Ambtisme
Geschreven op 7 okt. 2010
Mijn vorige stukje over FSC-hout heeft diverse reacties opgeleverd. Ik trek nog geen definitieve conclusie maar voorlopig ben ik hierdoor gesterkt in de opvatting, dat het goed bedoelde beleid te theoretisch is en onvoldoende rekening houdt met de weerbarstige uitvoeringspraktijk.

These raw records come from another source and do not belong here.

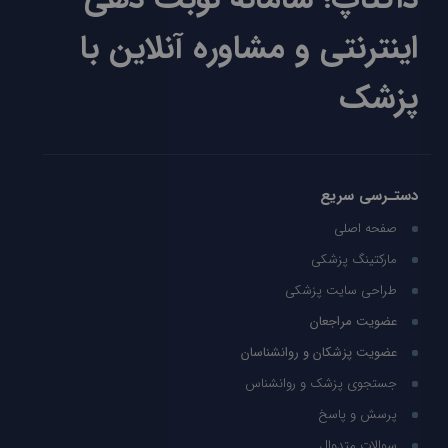
اینترنتی و مشاوره آنلاین با
پزشک
دستـرسی سریع
صفحه اصلی
مارکتینگ پزشکی
طراحی سایت پزشکی
عضویت مراجعان
عضویت پزشکان و روانشناسان
جستجوی پزشک و روانشناس
پرسش و پاسخ
سوالات متدوال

Het meest eenvoudige zou zijn geweest om FSC-hout wettelijk verplicht te stellen. Maar, zo vertelde de milieudeskundige, daar is landelijk geen draagvlak voor. En dus is een stelsel van certificering en toezicht in het leven geroepen. Het levert banen op voor degenen, die het stelsel bemensen, maar ik kan me voorstellen dat kleinere ondernemers zuchten en steunen. Vanwege de kosten én de moeite: de richtlijnen voor het verkrijgen van de FSC-STD-40-004 certificering zijn alleen verkrijgbaar in het meest stugge, taaie Engels dat je je maar kunt voorstellen. "So what?", zegt de ambtenaar, die het beleid verdedigt: "Er is ook groepscertificering mogelijk. Dat is goedkoper en dan kunnen de bedrijven samen iemand inhuren, die vaker met dat bijltje gehakt heeft." Waarop de middelgrote ondernemer naar voren brengt, dat groepscertificering alleen is toegestaan voor bedrijven met maximaal vijftien personeelsleden en dat de hele groep geschorst wordt als één van de leden bij een misstap geschorst wordt. En dan heb ik het nog niet eens gehad over de omstandigheid, dat er in Nederland niet genoeg FSC-hout op de markt is voor iedereen.
Het aanvankelijke beleid is niet van het ambtistisch bureaublad losgekomen en mist daardoor de aansluiting bij wat mensen meemaken. Ik ben blij, dat ik als raadslid tenminste het verschil tussen houtbewerkers en houtgebruikers heb kunnen aanbrengen.
Wat hierboven aan de hand van één kwestie aan de orde wordt gesteld, speelt straks voor veel meer onderwerpen als de ontwerp-begroting 2011 naar de raad gaat. Dan zal voor de hele stad duidelijk worden welke opgaven er liggen om de komende jaren rond te komen van een krapper budget. Ik zie daar niet tegenop. Ik denk dat het mogelijk is om bijvoorbeeld in het jeugd- en jongerenwerk geld uit te sparen én de kwaliteit te verbeteren door strakker met elkaar samen te werken en niks dubbel te doen. Maar dat lukt alleen als de raad ervoor zorgt, dat de praktijkervaring van burgers en organisaties voldoende invloed heeft bij de inhoudelijke uitwerking van de begroting. De raad moet dat niet overlaten aan het college van burgemeester en wethouders en hun ambtenaren. De raad moet zelf in debat met de stad en zorgen dat er een goed verhaal komt, dat past bij de begroting. Daarvoor ís de raad.